Part I presents the fundamentals of innovation. The main goal is to provide clarity on terms such as innovation and novelty. The first chapter presents the modern meaning of innovation and its basic typology. It analyzes the importance of these terms and introduces new definitions, including the innovation function. The next chapter sets the focus on people—it presents the core values that form a solid basis of a good innovation culture and then analyzes the typical innovation blockers—what usually prevents capable individuals and teams from engaging with innovation.

Following the discussion of common innovation blockers, the book proposes techniques and strategies to remove them and gradually change the culture toward a state of openness, sharing, and creative collaboration. Beyond culture, Chap. 4 introduces the innovation framework—the set of components and capabilities that empower companies to streamline innovation and integrate it with the core business processes. It explains how this framework helps teams to obtain signals from the broader economic environment, identify opportunities, react and adapt through innovations, in a “continuous” mode.

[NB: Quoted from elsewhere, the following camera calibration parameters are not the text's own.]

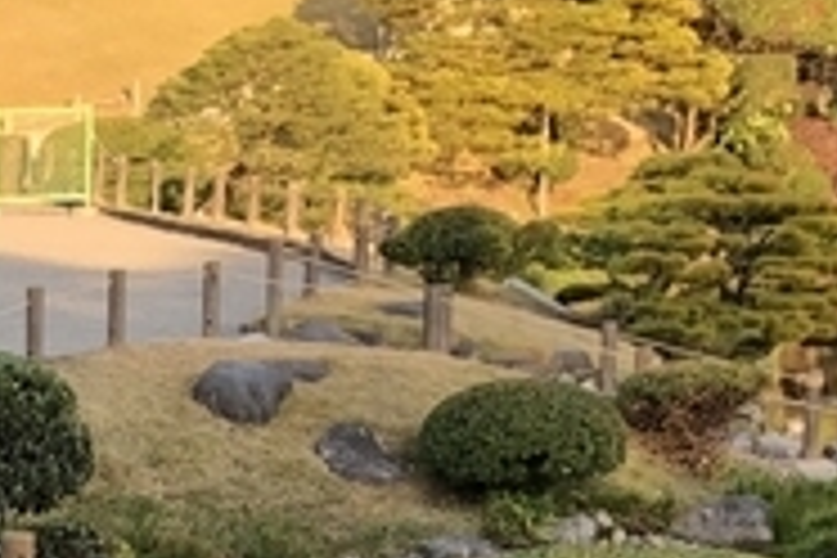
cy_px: 1359
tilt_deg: -15.6
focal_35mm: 188
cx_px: -832
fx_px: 4371
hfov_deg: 10.1
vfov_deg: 6.9
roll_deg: +3.9
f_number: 1.8
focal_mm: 3.99
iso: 20
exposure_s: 1/130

Part II introduces effective methods for managing ideas and discovering innovation opportunities. Chapter 5 presents the universal idea model as a more effective way to capture, intake and distribute ideas. Chapter 6 helps organizations to design an end-to-end ideation process that benefits from agile principles. At the core of the process is a robust assessment model that evaluates the potential of ideas and accelerates the discovery of opportunities. Chapter 7 proposes a blueprint of an always-on ideas channel—that uses the universal model of ideas and the proposed ideation process to offer a unified ideas store for the corporation—where ideas live, evolve, and get discovered in the right context.

Part III presents how to generate and act upon ideas. It introduces improved variants of brainstorming and provides a thorough guide for organizing corporate hackathons. Chapter 10 explains how to set up a prototype factory—an entity that allows the organization to convert innovation opportunities to functional prototypes and expose them to users for testing. It covers the makerspace as a place for experimentation and technology exploration and explains how design sprints can benefit from the enhanced prototyping capability of the organization. Chapter 11 goes beyond prototypes: it introduces the basics of agile product development and describes how those successfully tested innovation opportunities can be defined as great products, using the agile approach and the notion of the minimum viable product.

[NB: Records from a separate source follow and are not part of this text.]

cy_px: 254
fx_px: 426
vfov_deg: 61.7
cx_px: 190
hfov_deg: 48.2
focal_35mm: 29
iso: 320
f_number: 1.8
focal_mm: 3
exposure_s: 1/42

Part IV explains how to reach the “innovation mode.” It proposes a measurement framework as the means for better orchestration of the innovation function and the basis for steering the innovation transformation program. The final chapter of the book combines everything into a single, detailed masterplan. It provides innovation leaders with actionable guidance on how to start and how to get there. It begins with the architecture of the transformation program and then it uses a roadmap of six phases, blending all the technological, cultural, and process-level activities and work streams that need to happen to get to the “innovation mode.” It presents how to put everything into action, in the right order, and accelerate the transformation journey. This book is intended for business, technology, and innovation leaders.

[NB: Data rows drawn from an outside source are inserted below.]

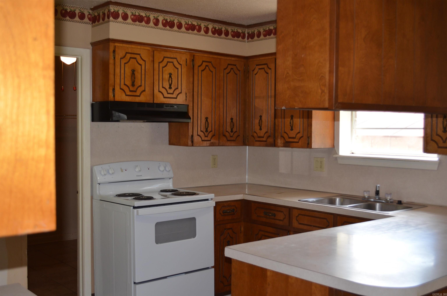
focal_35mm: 42
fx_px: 520
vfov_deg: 31.7
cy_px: 148
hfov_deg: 46.5
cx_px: 224
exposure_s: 1/100
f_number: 4.5
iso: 400
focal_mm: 28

Readers will find essential information and unique insights on technologies, processes, and methodologies that can help them embed innovation into their corporate reality.

Engineering managers can use this book to identify the technological components required to empower fundamental processes of innovation such as ideation, idea evaluation, innovation measurement, gamification, and knowledge management.

Innovation and digital transformation managers will find practical advice, ideas, and recommendations on how to design a winning innovation transformation strategy, inspire people and grow a vivid community of innovators.

Corporate leaders will get answers on how to measure success and orchestrate the end-to-end innovation process.